Review Summary: The next step in the logical progression of The Gathering's sound.4 of 4 thought this review was well written
The Gathering’s 2003 release, Souvenirs, is a divisive record, it’s undeniable. Any time a band makes drastic changes to their sound, some fans will love it and other fans will hate it, while at the same time, hopefully, they will gain many new fans. The Gathering surely knew this while they were recording this album, but any sensible fan must realize that change, in this case, was unstoppable. From their first record, 1993’s Always, through If_Then_Else, released in 2000, The Gathering’s sound was constantly moving away from metal towards alternative and Goth. If_Then_Else had its share of heavy moments, such as the frantic “Shot to Pieces” and the monstrous “Analog Park,” but on Souvenirs the band makes a rather abrupt departure from loud music altogether. As a result, listening to Souvenirs for the first time may be a bit of a disappointing experience for some, as it is natural to just keep waiting for the album to start rocking, only to discover that it only has brief flare-ups at the most. That said, those who can accept this music for what it is, and not dwell on what it is not, will most likely be greatly pleased.
It should be understood that just because this is not a "heavy" record in the traditional sense, that does not make it some kind of bubblegum pop; the music is dark and ominous, and should appeal to fans of metal who are looking for a break from all of the noise and chaos. The opener, “These Good People,” is a good example of the music of the entire record; the title may sound pleasant, but with lines like “you’ll turn our limo into a hearse; weighing just enough to run it over your curse” being sung by the beatific voice of Anneke van Giersbergen over mostly just drums and piano, the results are a creepy, sinister song. The next track, “Even the Spirits are Afraid,” is really a five-minute-long gothic groove, and a true stand out. The guitar and bass are evident, but they never explode, they just churn and swell slightly, simply complimenting the rhythm. “Broken Glass” finds the band picking up the pace and the dynamics, closing with a guitar solo that may appease some older fans, but it sounds much more like Sigur Ros
. The next track, “You Learn About It,” is another treat; a beautiful ballad and one of the catchiest songs on the record, where Anneke is allowed to gently display her impressive vocal abilities.

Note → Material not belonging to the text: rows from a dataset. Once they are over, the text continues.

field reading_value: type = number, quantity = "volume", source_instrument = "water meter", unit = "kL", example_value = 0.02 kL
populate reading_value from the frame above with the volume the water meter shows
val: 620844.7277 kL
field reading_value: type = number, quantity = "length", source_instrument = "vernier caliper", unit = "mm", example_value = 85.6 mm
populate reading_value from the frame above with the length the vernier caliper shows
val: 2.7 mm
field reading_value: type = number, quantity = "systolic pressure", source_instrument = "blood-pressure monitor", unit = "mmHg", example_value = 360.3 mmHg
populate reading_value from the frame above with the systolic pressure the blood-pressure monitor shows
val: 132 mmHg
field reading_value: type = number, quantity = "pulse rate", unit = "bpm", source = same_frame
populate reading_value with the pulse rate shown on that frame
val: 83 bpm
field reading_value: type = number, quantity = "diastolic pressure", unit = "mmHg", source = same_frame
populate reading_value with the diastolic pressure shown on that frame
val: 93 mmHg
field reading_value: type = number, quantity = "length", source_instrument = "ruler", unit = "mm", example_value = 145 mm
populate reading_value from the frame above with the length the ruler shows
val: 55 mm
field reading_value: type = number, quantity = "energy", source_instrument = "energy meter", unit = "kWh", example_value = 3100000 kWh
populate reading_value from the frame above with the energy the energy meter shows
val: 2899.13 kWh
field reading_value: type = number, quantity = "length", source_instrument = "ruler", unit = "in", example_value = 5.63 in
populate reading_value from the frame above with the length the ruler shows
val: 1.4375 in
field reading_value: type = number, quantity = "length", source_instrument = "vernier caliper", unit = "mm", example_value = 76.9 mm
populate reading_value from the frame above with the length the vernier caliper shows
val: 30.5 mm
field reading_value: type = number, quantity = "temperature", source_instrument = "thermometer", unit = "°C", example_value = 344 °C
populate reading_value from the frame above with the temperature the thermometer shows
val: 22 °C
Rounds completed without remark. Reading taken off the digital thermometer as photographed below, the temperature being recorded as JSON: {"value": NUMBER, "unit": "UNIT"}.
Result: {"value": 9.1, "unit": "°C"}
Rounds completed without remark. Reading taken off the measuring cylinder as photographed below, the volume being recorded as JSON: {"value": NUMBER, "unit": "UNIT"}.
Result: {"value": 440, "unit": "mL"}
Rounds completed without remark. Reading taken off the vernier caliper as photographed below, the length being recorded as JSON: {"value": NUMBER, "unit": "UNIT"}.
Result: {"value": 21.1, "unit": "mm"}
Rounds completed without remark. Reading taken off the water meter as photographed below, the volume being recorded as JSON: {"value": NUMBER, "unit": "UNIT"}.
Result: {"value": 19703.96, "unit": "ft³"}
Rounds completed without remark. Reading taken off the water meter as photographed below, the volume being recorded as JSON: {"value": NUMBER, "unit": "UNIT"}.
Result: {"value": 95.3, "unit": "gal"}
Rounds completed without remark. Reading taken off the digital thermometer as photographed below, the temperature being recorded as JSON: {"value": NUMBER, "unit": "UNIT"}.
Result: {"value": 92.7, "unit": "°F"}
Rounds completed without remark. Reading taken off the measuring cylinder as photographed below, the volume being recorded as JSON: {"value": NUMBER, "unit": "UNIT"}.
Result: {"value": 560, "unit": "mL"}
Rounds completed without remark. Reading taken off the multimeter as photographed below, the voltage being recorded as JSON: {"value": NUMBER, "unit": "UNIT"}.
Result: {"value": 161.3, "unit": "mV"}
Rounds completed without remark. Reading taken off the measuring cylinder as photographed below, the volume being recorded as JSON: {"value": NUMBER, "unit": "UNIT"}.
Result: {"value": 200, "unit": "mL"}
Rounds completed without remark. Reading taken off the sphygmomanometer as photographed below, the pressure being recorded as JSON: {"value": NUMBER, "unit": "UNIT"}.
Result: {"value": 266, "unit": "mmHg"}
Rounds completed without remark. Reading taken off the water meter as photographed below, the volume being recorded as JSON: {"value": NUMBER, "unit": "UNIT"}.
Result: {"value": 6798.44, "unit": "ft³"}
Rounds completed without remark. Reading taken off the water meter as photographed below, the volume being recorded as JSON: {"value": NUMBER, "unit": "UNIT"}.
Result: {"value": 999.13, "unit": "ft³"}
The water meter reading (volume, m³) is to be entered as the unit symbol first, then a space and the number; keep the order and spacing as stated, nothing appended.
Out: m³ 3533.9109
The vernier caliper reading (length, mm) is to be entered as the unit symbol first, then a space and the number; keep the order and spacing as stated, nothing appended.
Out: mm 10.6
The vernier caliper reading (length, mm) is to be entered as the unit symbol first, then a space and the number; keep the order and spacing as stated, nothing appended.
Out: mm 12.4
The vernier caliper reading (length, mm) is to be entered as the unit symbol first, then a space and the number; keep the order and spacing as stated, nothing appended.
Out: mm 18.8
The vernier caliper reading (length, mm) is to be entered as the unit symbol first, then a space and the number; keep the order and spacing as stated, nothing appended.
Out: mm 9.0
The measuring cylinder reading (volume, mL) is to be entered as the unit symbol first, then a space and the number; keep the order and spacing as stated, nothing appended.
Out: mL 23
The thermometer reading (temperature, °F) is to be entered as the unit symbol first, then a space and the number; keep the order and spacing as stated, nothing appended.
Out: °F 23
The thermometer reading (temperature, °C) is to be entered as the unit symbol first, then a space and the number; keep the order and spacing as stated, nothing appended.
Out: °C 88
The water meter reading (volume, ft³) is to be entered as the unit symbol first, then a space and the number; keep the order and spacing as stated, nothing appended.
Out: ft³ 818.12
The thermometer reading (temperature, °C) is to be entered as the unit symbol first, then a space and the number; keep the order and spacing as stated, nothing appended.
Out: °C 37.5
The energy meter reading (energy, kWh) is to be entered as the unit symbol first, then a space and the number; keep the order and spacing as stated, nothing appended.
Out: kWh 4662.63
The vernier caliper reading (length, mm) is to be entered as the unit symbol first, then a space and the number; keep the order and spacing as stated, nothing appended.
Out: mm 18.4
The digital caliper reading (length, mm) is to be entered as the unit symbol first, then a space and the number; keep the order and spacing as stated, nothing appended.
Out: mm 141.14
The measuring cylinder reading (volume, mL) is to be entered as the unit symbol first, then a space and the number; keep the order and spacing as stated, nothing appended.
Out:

After the title track and the highly experimental “We Just Stopped Breathing” comes the album’s late highlight, “Monsters.” It is easily the most rocking song on Souvenirs, with Anneke and the band finally releasing some of the tension that drives many songs on the album. This song is definitely the heaviest number here, but is also lighter than a lot of music one can find on any earlier Gathering album. What also sets it apart from the other tracks on Souvenirs is that it is easily one of the catchiest songs the band has ever recorded, as the lines “if you come closer; I’ll show you how it feels” strike the listener during the song and then stick with them long after it is over. Following “Monsters” are “Golden Grounds” and “Jelena,” similar in that both songs are slow, dark, and almost industrial in sound. Following them is the closer, “A Life All Mine,” which is almost startling as the vocals enter with a male voice singing along with Anneke. This is the voice of Garm, who is the vocalist of the experimental Norwegian band Ulver
. The duet takes a few listens to get used to, but it works once you get over how out of place it seems, even if it is not an entirely satisfying conclusion to such a fine album.
Now that Anneke has left the band, this may end up being The Gathering’s last great moment, but it’s pretty damn excellent. It is not quite as good as some of their preceding albums overall, but at the same time it also provides a different experience than those albums do, which is maybe why The Gathering is such a good band: they have music for almost any mood. So if you’re not in the mood to rock out and you just want to listen to some chill, yet chilling music, Souvenirs should definitely be one of the album’s you grab.